Related activities already undertaken
GreenFire’s core technology was developed with significant involvement by the US Department of Energy. which awarded a $2 million grant to study supercritical CO2 power generation in an open system. Extensive early modelling with Lawrence Berkeley National Laboratory (LBNL) indicated that ECO2G can produce commercial scale power without premature depletion of the heat resource. The company then retained Baker Hughes to help build a drilling cost model to determine the economic viability of ECO2G in a wide variety of conditions. More recently, GreenFire and our partners at the Lawrence Livermore National Laboratory were awarded funding under the Department of Energy’s Small Business Voucher program. LLNL will perform research related to novel methods of well completion and directional drilling in hot and deep geothermal formations.

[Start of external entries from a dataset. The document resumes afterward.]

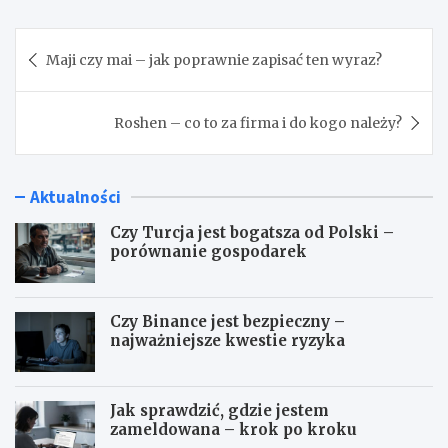
Nawigacja
Maji czy mai – jak poprawnie zapisać ten wyraz?
wpisu
Roshen – co to za firma i do kogo należy?
Aktualności
Czy Turcja jest bogatsza od Polski –
porównanie gospodarek
Czy Binance jest bezpieczny –
najważniejsze kwestie ryzyka
Jak sprawdzić, gdzie jestem
zameldowana – krok po kroku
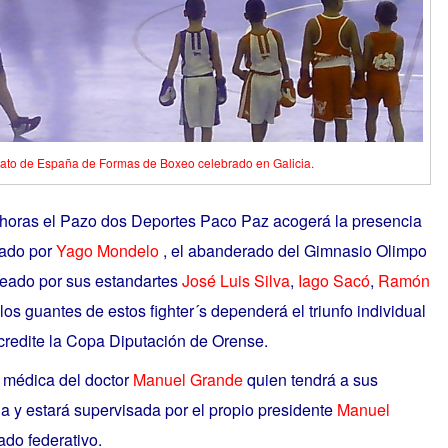
to de España de Formas de Boxeo celebrado en Galicia.
 00 horas el Pazo dos Deportes Paco Paz acogerá la presencia
mado por
Yago Mondelo
, el abanderado del Gimnasio Olimpo
eado por sus estandartes
José Luis Silva
,
Iago Sacó
,
Ramón
 los guantes de estos fighter´s dependerá el triunfo individual
acredite la Copa Diputación de Orense.
n médica del doctor
Manuel Grande
quien tendrá a sus
a y estará supervisada por el propio presidente
Manuel
do federativo.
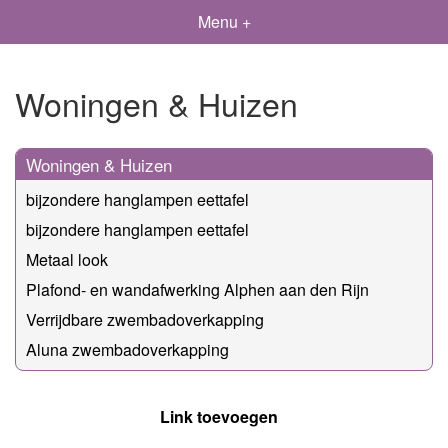
Menu +
Woningen & Huizen
Woningen & Huizen
bijzondere hanglampen eettafel
bijzondere hanglampen eettafel
Metaal look
Plafond- en wandafwerking Alphen aan den Rijn
Verrijdbare zwembadoverkapping
Aluna zwembadoverkapping
Link toevoegen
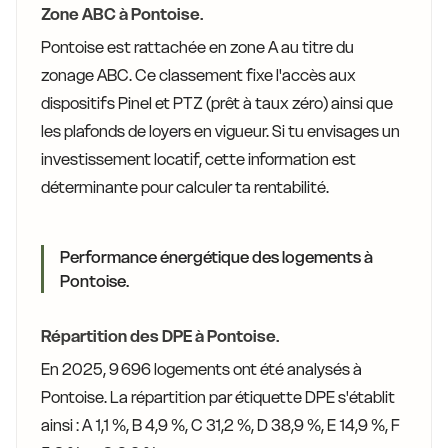
Zone ABC à Pontoise.
Pontoise est rattachée en zone A au titre du
zonage ABC. Ce classement fixe l'accès aux
dispositifs Pinel et PTZ (prêt à taux zéro) ainsi que
les plafonds de loyers en vigueur. Si tu envisages un
investissement locatif, cette information est
déterminante pour calculer ta rentabilité.
Performance énergétique des logements à
Pontoise.
Répartition des DPE à Pontoise.
En 2025, 9 696 logements ont été analysés à
Pontoise. La répartition par étiquette DPE s'établit
ainsi : A 1,1 %, B 4,9 %, C 31,2 %, D 38,9 %, E 14,9 %, F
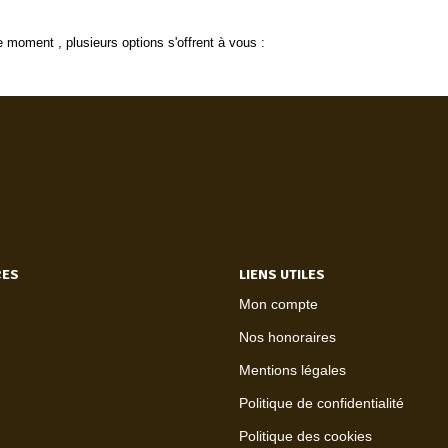
 moment , plusieurs options s'offrent à vous :
CES
LIENS UTILES
Mon compte
Nos honoraires
Mentions légales
Politique de confidentialité
Politique des cookies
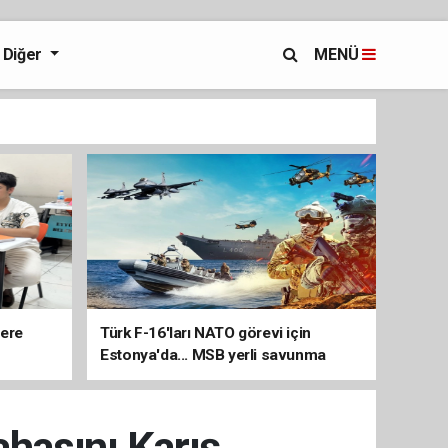
Diğer
MENÜ
lere
Türk F-16'ları NATO görevi için
Estonya'da... MSB yerli savunma
sistemleriyle güçleniyor
hasını Karış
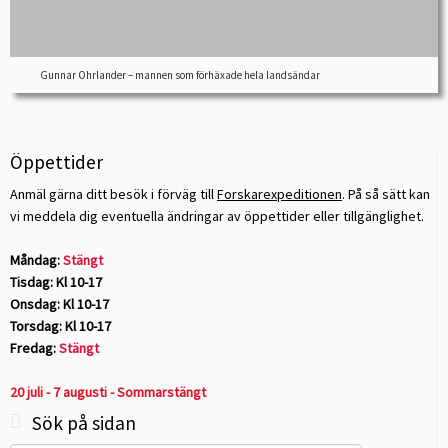
Gunnar Ohrlander – mannen som förhäxade hela landsändar
Öppettider
Anmäl gärna ditt besök i förväg till
Forskarexpeditionen
. På så sätt kan
vi meddela dig eventuella ändringar av öppettider eller tillgänglighet.
Måndag:
Stängt
Tisdag: Kl 10-17
Onsdag: Kl 10-17
Torsdag: Kl 10-17
Fredag:
Stängt
20 juli - 7 augusti - Sommarstängt
Sök på sidan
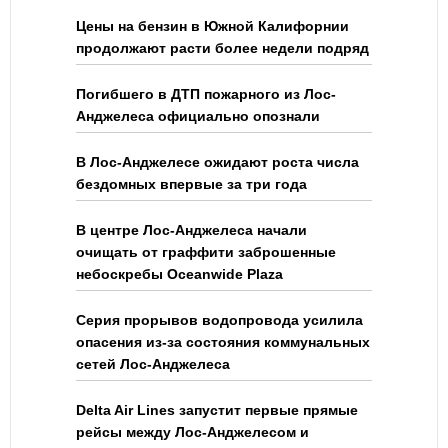
Цены на бензин в Южной Калифорнии
продолжают расти более недели подряд
Погибшего в ДТП пожарного из Лос-
Анджелеса официально опознали
В Лос-Анджелесе ожидают роста числа
бездомных впервые за три года
В центре Лос-Анджелеса начали
очищать от граффити заброшенные
небоскребы Oceanwide Plaza
Серия прорывов водопровода усилила
опасения из-за состояния коммунальных
сетей Лос-Анджелеса
Delta Air Lines запустит первые прямые
рейсы между Лос-Анджелесом и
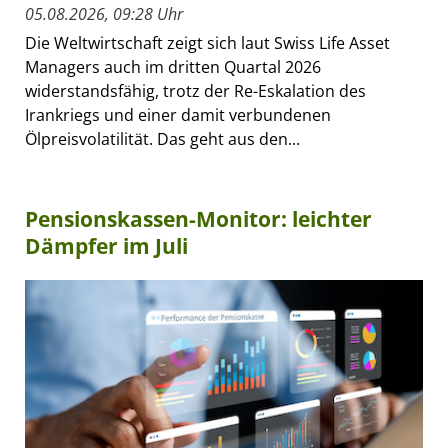
05.08.2026, 09:28 Uhr
Die Weltwirtschaft zeigt sich laut Swiss Life Asset
Managers auch im dritten Quartal 2026
widerstandsfähig, trotz der Re-Eskalation des
Irankriegs und einer damit verbundenen
Ölpreisvolatilität. Das geht aus den...
Pensionskassen-Monitor: leichter
Dämpfer im Juli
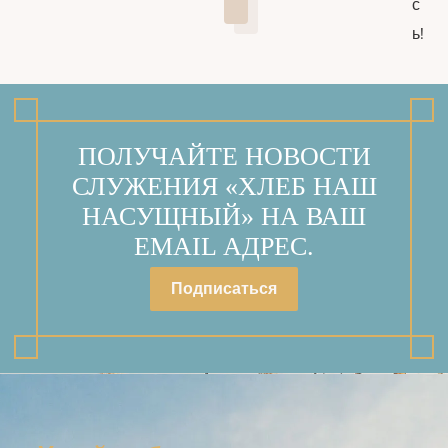
с
ь!
ПОЛУЧАЙТЕ НОВОСТИ
СЛУЖЕНИЯ «ХЛЕБ НАШ
НАСУЩНЫЙ» НА ВАШ
EMAIL АДРЕС.
Подписаться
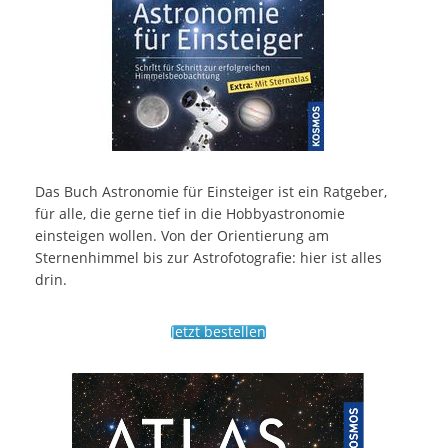
Das Buch Astronomie für Einsteiger ist ein Ratgeber,
für alle, die gerne tief in die Hobbyastronomie
einsteigen wollen. Von der Orientierung am
Sternenhimmel bis zur Astrofotografie: hier ist alles
drin.
Jetzt bestellen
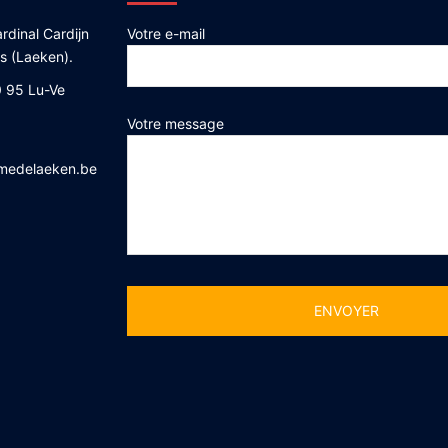
rdinal Cardijn
Votre e-mail
es (Laeken).
 95 Lu-Ve
Votre message
medelaeken.be
Alternative:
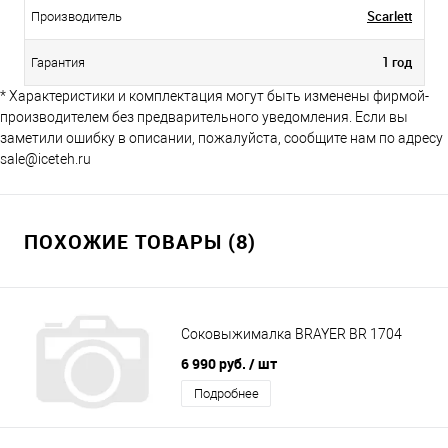
Scarlett
Производитель
1 год
Гарантия
* Характеристики и комплектация могут быть изменены фирмой-
производителем без предварительного уведомления. Если вы
заметили ошибку в описании, пожалуйста, сообщите нам по адресу
sale@iceteh.ru
ПОХОЖИЕ ТОВАРЫ (8)
Соковыжималка BRAYER BR 1704
6 990 руб.
/ шт
Подробнее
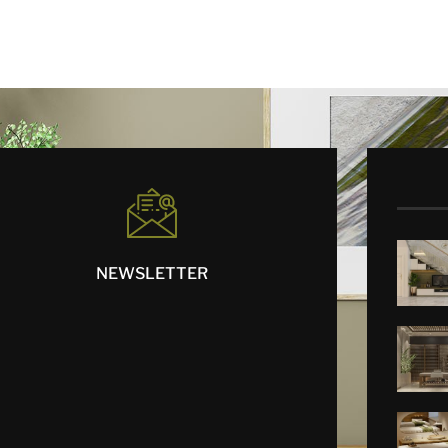
NEWSLETTER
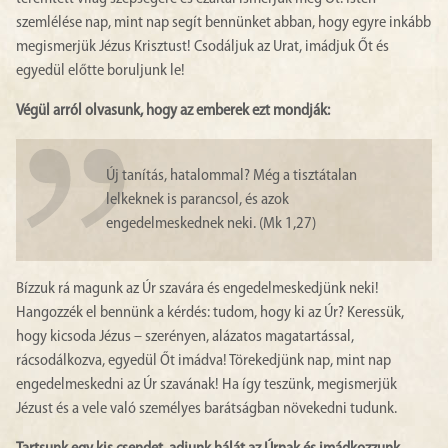
szemlélése nap, mint nap segít bennünket abban, hogy egyre inkább
megismerjük Jézus Krisztust! Csodáljuk az Urat, imádjuk Őt és
egyedül előtte boruljunk le!
Végül arról olvasunk, hogy az emberek ezt mondják:
Új tanítás, hatalommal? Még a tisztátalan
lelkeknek is parancsol, és azok
engedelmeskednek neki. (Mk 1,27)
Bízzuk rá magunk az Úr szavára és engedelmeskedjünk neki!
Hangozzék el bennünk a kérdés: tudom, hogy ki az Úr? Keressük,
hogy kicsoda Jézus – szerényen, alázatos magatartással,
rácsodálkozva, egyedül Őt imádva! Törekedjünk nap, mint nap
engedelmeskedni az Úr szavának! Ha így teszünk, megismerjük
Jézust és a vele való személyes barátságban növekedni tudunk.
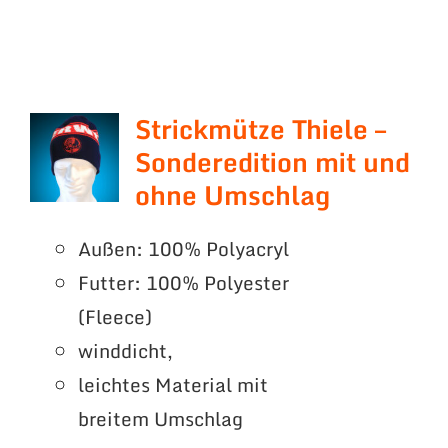
Strickmütze Thiele –
Sonderedition mit und
ohne Umschlag
Außen: 100% Polyacryl
Futter: 100% Polyester
(Fleece)
winddicht,
leichtes Material mit
breitem Umschlag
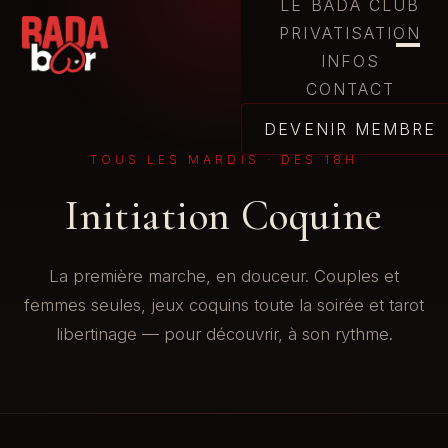
LE BADA CLUB
PRIVATISATION
INFOS
CONTACT
DEVENIR MEMBRE
TOUS LES MARDIS · DÈS 18H
Initiation Coquine
La première marche, en douceur. Couples et
femmes seules, jeux coquins toute la soirée et tarot
libertinage — pour découvrir, à son rythme.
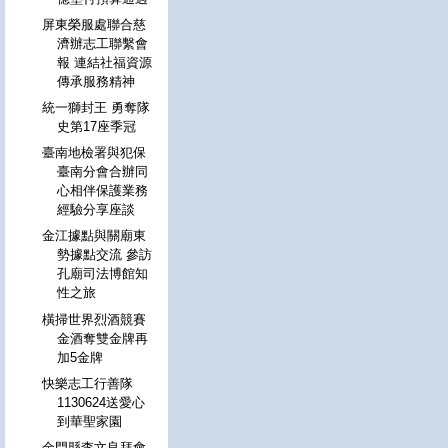
屏東榮服處聯合慈
濟辦志工聯繫會
報 連結社福資源
傳承服務精神
統一獅封王 勇奪隊
史第17座季冠
臺南地檢署與犯保
臺南分會合辦同
心相伴保護業務
經驗分享座談
金江據點與關廟東
勢據點交流 參訪
孔廟司法博館知
性之旅
橫掃世界烈酒競賽
金酒奪雙金牌再
加5金牌
快樂志工行善隊
1130624送愛心
到華聖家園
金門縣李文良拜會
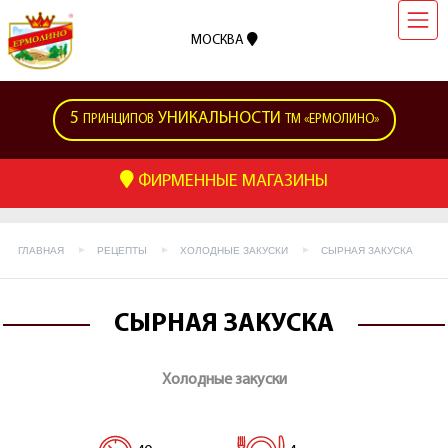
МОСКВА
5
УНИКАЛЬНОСТИ
ПРИНЦИПОВ
ТМ «ЕРМОЛИНО»
ФИРМЕННЫЕ МАГАЗИНЫ
ГЛАВНАЯ
РЕЦЕПТЫ
ХОЛОДНЫЕ ЗАКУСКИ
СЫРНАЯ ЗАКУСКА
СЫРНАЯ ЗАКУСКА
Холодные закуски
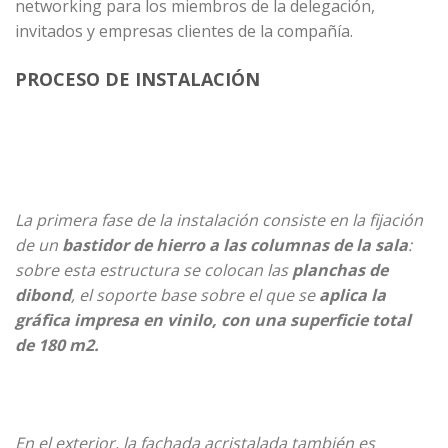
networking para los miembros de la delegación,
invitados y empresas clientes de la compañía.
PROCESO DE INSTALACIÓN
La primera fase de la instalación consiste en la fijación
de un
bastidor de hierro a las columnas de la sala
:
sobre esta estructura se colocan las
planchas de
dibond
, el soporte base sobre el que se
aplica la
gráfica impresa en vinilo, con una superficie total
de 180 m2.
En el exterior, la fachada acristalada también es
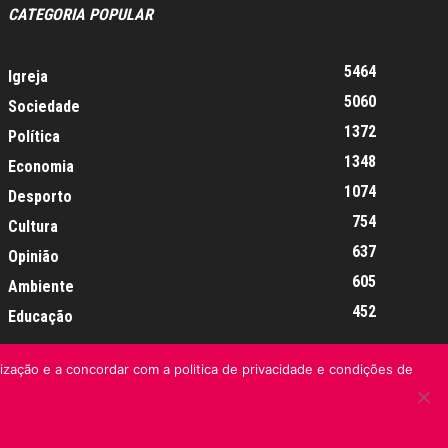
CATEGORIA POPULAR
5464
Igreja
5060
Sociedade
1372
Política
1348
Economia
1074
Desporto
754
Cultura
637
Opinião
605
Ambiente
452
Educação
lização e a concordar com a politica de privacidade e condições de
Informação Legal
Made by algarIT.pt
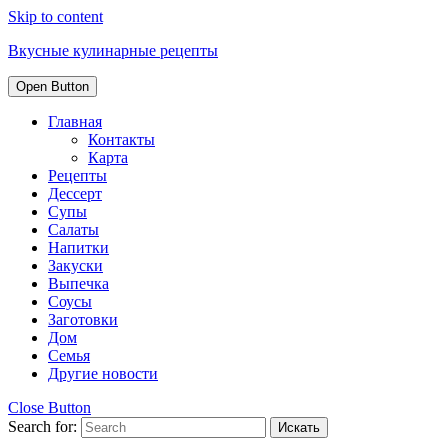
Skip to content
Вкусные кулинарные рецепты
Open Button
Главная
Контакты
Карта
Рецепты
Дессерт
Супы
Салаты
Напитки
Закуски
Выпечка
Соусы
Заготовки
Дом
Семья
Другие новости
Close Button
Search for:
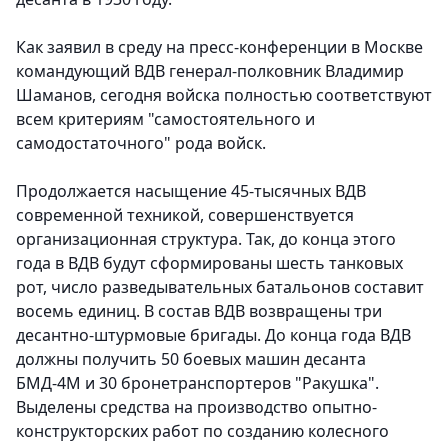
Как заявил в среду на пресс-конференции в Москве
командующий ВДВ генерал-полковник Владимир
Шаманов, сегодня войска полностью соответствуют
всем критериям "самостоятельного и
самодостаточного" рода войск.
Продолжается насыщение 45-тысячных ВДВ
современной техникой, совершенствуется
организационная структура. Так, до конца этого
года в ВДВ будут сформированы шесть танковых
рот, число разведывательных батальонов составит
восемь единиц. В состав ВДВ возвращены три
десантно-штурмовые бригады. До конца года ВДВ
должны получить 50 боевых машин десанта
БМД-4М и 30 бронетранспортеров "Ракушка".
Выделены средства на производство опытно-
конструкторских работ по созданию колесного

Unlocking new geothermal resources
Many existing geothermal fields suffer from declining production, and the risks and expense of finding and characterizing new fields have discouraged investment. Moreover, many existing potential geothermal fields do not have sufficient water to achieve their highest potential, a situation that has been exacerbated by recent years of drought and the increasing effects of climate change. Engineering and financial modelling done by Lawrence Berkeley National Laboratory, Baker Hughes, and GreenFire Energy indicates that the scaled-up technology can substantially contribute to meeting renewable portfolio standards in the competitive California renewable energy market.
ECO2G versus Conventional Geothermal
Substantial recent advances in deep and directional drilling technologies from the oil and gas industry can be applied to extracting geothermal energy from previously inaccessible depths. ECO2G harnesses these technologies to access high-temperature (above 350°C) geothermal resources that cannot be exploited with existing geothermal technology.
Many such areas exist in active geothermal regions around the globe. ECO2G is very different from conventional hydrothermal projects.
The key differentiators are:
- ECO2G utilizes sCO2 rather than water as the working fluid to carry enthalpy from the resource back to the surface for power production
- The sCO2 is circulated through a closed loop well system
- The ultimate depth of the well system is typically deeper (and hotter) in the geologic formation than the permeable region where water circulates
- ECO2G’s modular architecture and variable-speed turbo-expanders allow for both flexible and base-load power generation.
Taken together, the advantages of ECO2G technology overcome the critical barriers that currently limit the ability of conventional geothermal technology to reduce fossil-based energy sources:
- Additional renewable power can be added to the clean energy supply with far less risk, time, and expense than finding and developing new geothermal areas
- ECO2G projects can provide flexible or base-load power on short notice as grid needs and economic returns require
- Existing hydrothermal projects can be useful and made productive for longer periods
- Existing but unproductive geothermal wells can be rehabilitated and made profitable
- ECO2G provides water-free geothermal power generation when using air-to-air heat rejection.